Consumers in the market for less expensive health insurance may be drawn to claims touting affordable health-care options, extensive discounts and no deductibles or co-pays.
Though the assurances from telemarketers or in advertisements may appear to offer attractive, low-cost health insurance, most instead are actually pitches for medical discount programs. These programs are not the same as health insurance, and they often charge a high price for little payoff.
In fact, Attorney General Dustin McDaniel won a lawsuit against one company that said it offered health insurance, but instead provided a medical discount card with few benefits. The Florida-based Consumer Health Benefits Association had enrolled hundreds of Arkansas consumers into a program that cost more than $100 a month. About 80 percent of those consumers cancelled their enrollment within six months.
McDaniel’s office recently distributed restitution checks to about 1,000 consumers who had fallen victim to the company, which overstated the benefits that were available to consumers. CHBA has since declared bankruptcy and is under investigation by federal authorities.
In an effort to prevent consumers from being victimized in similar scams, McDaniel has issued a consumer alert to provide Arkansans information about the potential drawbacks to health-care discount cards.
“Many medical discount programs claim that they can offer big savings on doctor’s visits, dental exams or prescriptions, but they fail to make good on those claims,” McDaniel said. “Consumers should be skeptical of these kinds of promises and should ask for as much information as possible before agreeing to enroll in a discount program.”
....................
• BRIEF 1
According to the article on medical discount programs, why did McDaniel issue a consumer alert? Answer in one to three sentences.
• BRIEF 2
Write the next part of the article on medical discount programs, picking up after its final paragraph.
The data that follows has nothing to do with the article.

• DATA BELOW
....................
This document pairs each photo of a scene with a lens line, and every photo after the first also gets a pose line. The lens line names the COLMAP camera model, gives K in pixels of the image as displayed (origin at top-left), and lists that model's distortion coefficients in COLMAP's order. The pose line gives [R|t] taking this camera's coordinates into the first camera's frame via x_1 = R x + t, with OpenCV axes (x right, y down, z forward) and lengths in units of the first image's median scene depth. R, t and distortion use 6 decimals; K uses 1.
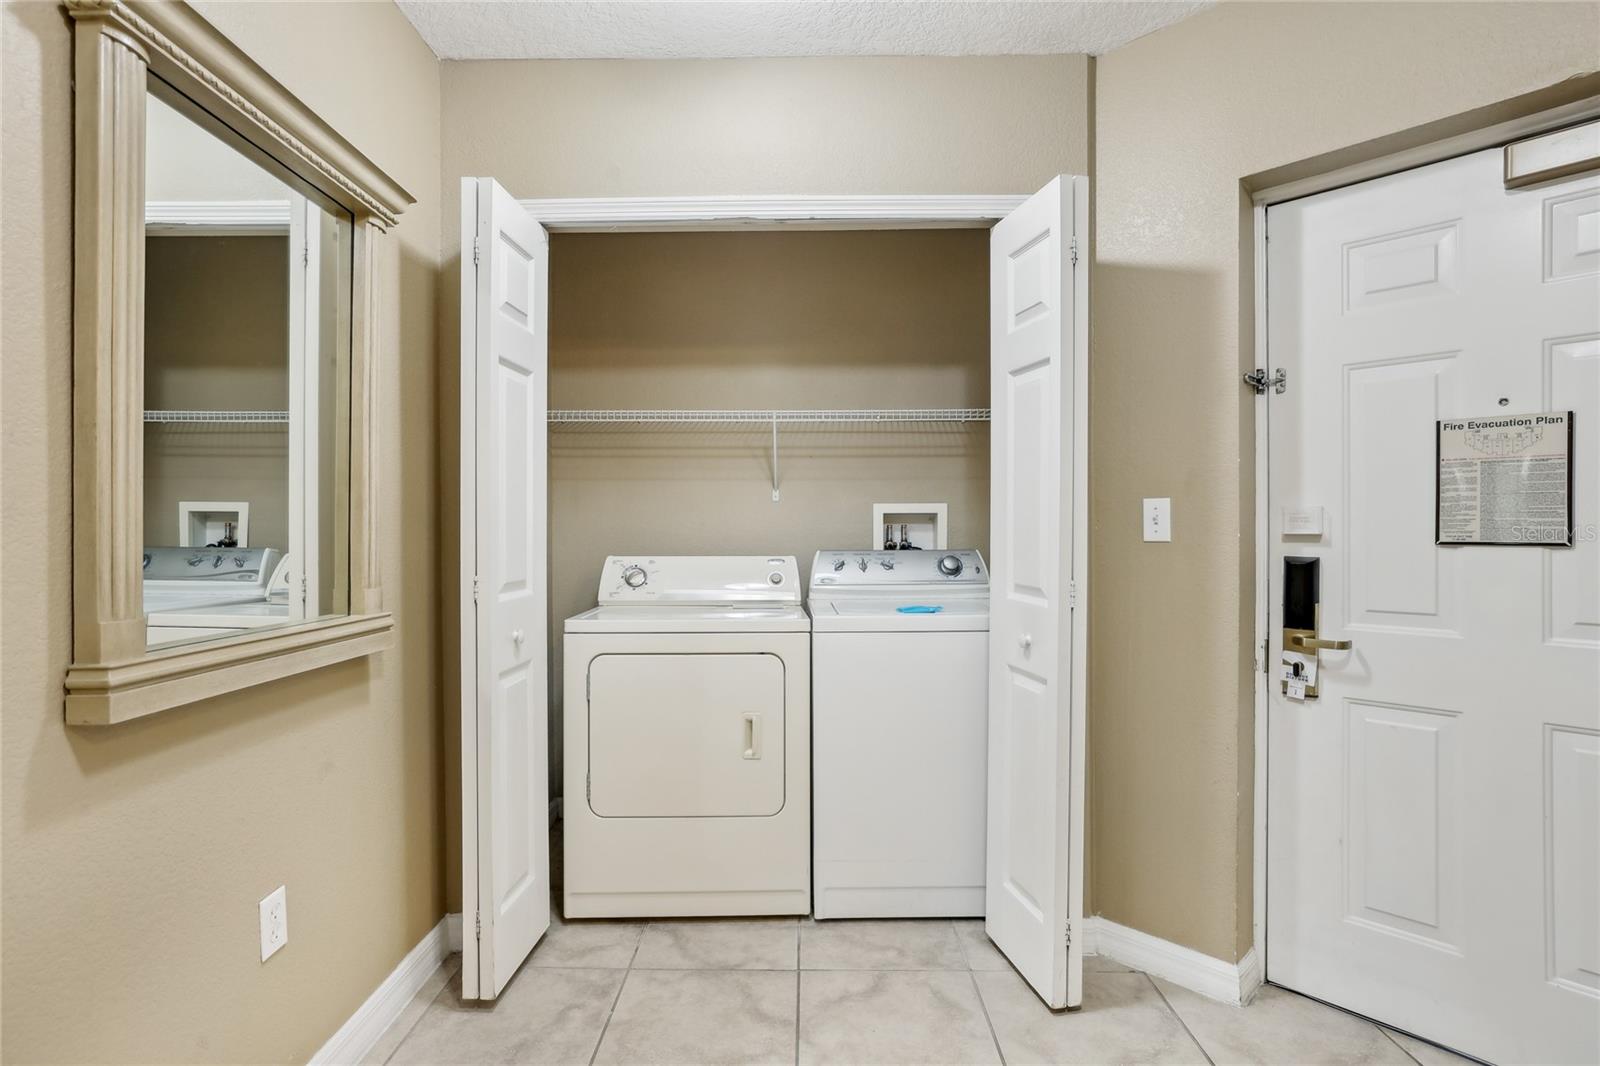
lens RADIAL K [[788.1, 0, 796.3], [0, 788.1, 527.3], [0, 0, 1]] dist [0.002259, 0.000250]
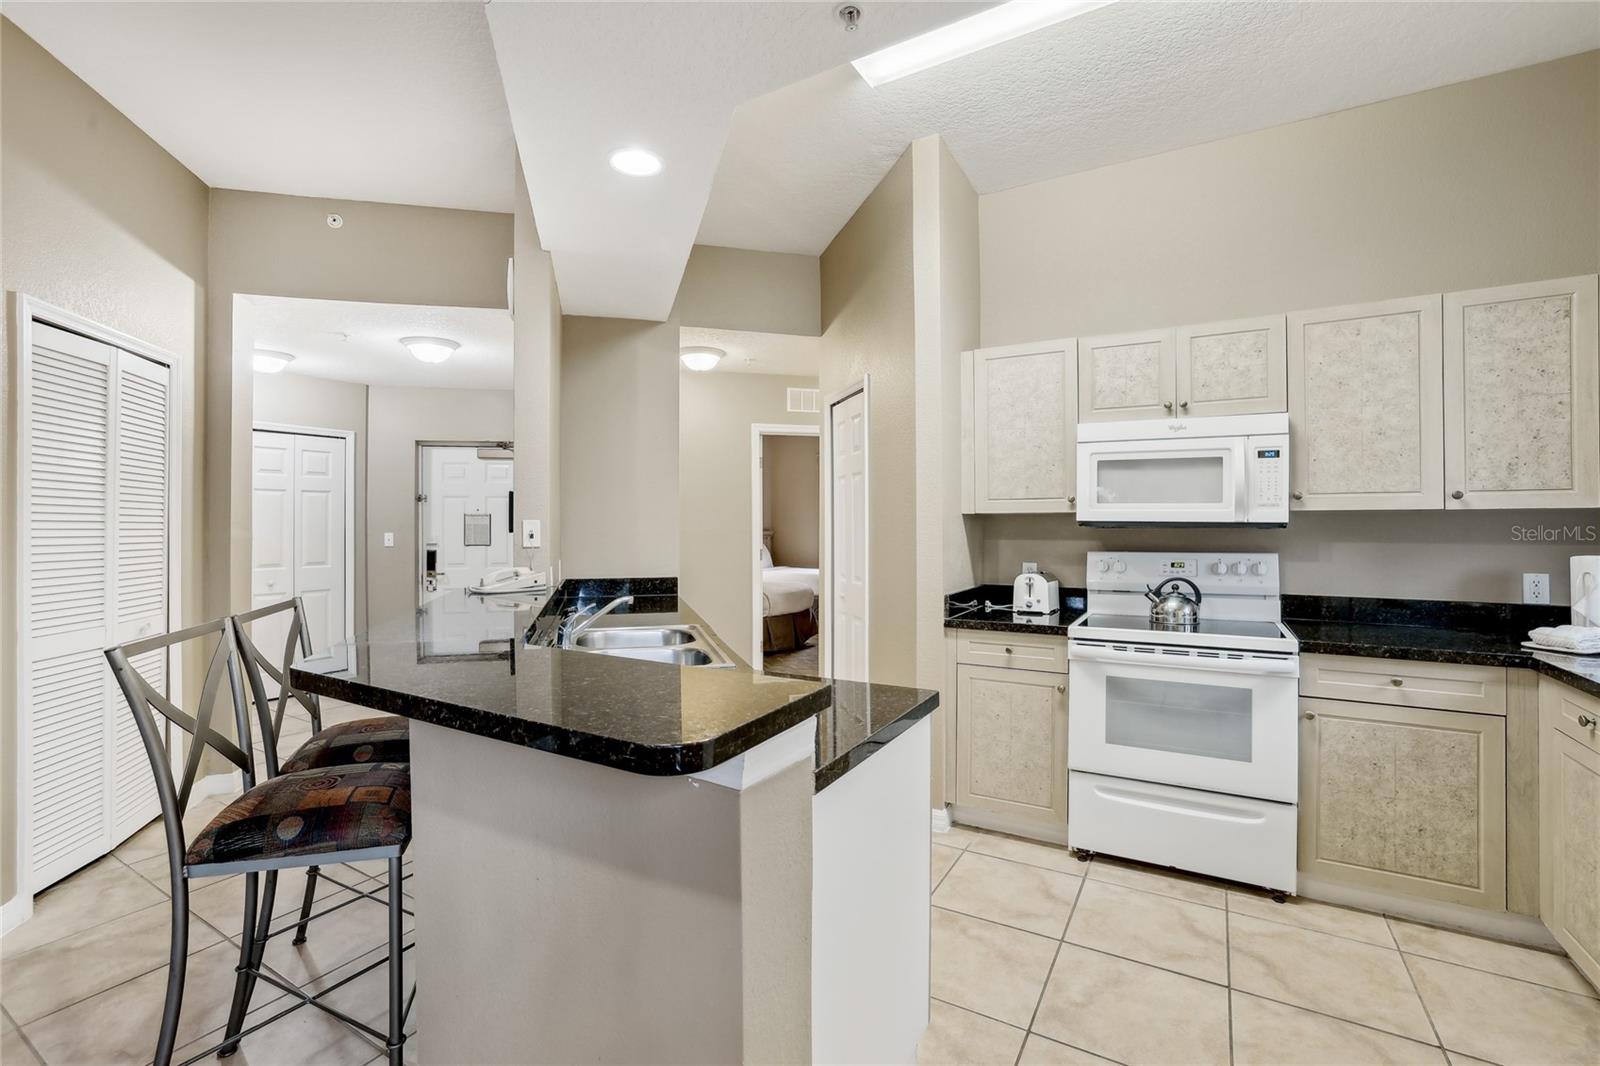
lens RADIAL K [[704.2, 0, 791.3], [0, 704.2, 527.1], [0, 0, 1]] dist [-0.017797, 0.002881]
pose [[0.517639, -0.001727, 0.855597, -1.193508], [0.003347, 0.999994, -0.000006, -0.058418], [-0.855593, 0.002867, 0.517642, -1.974405]]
....................
• EXERCISE ANSWER 1
He issued it to keep consumers from being victimized in similar scams. The alert gives Arkansans information about the potential drawbacks of health-care discount cards.

• EXERCISE ANSWER 2
McDaniel noted that consumers who purchase health discount plans are protected under Arkansas law, and they have the right to a full refund within 30 days of purchase. Health discount programs are required by law to prominently display on their cards that the product is not health insurance.
McDaniel offered these additional suggestions to consumers who are considering enrollment in medical discount card programs:
• Remember that discount programs are not health insurance, even if they claim to be.
• Before paying to enroll, ask for a list of medical and dental providers that participate and ask about the specific discounts and services that are offered by those providers. If few or no nearby medical providers participate, consider whether enrollment is worth the investment.
• Consider other options if the company is not forthcoming with a provider list or other information.
• Be aware of the company’s refund policy.
• Make sure that the costs of the program are less than the anticipated savings. Substantial upfront enrollment fees plus other fees and costs may total more than the plan’s actual benefits.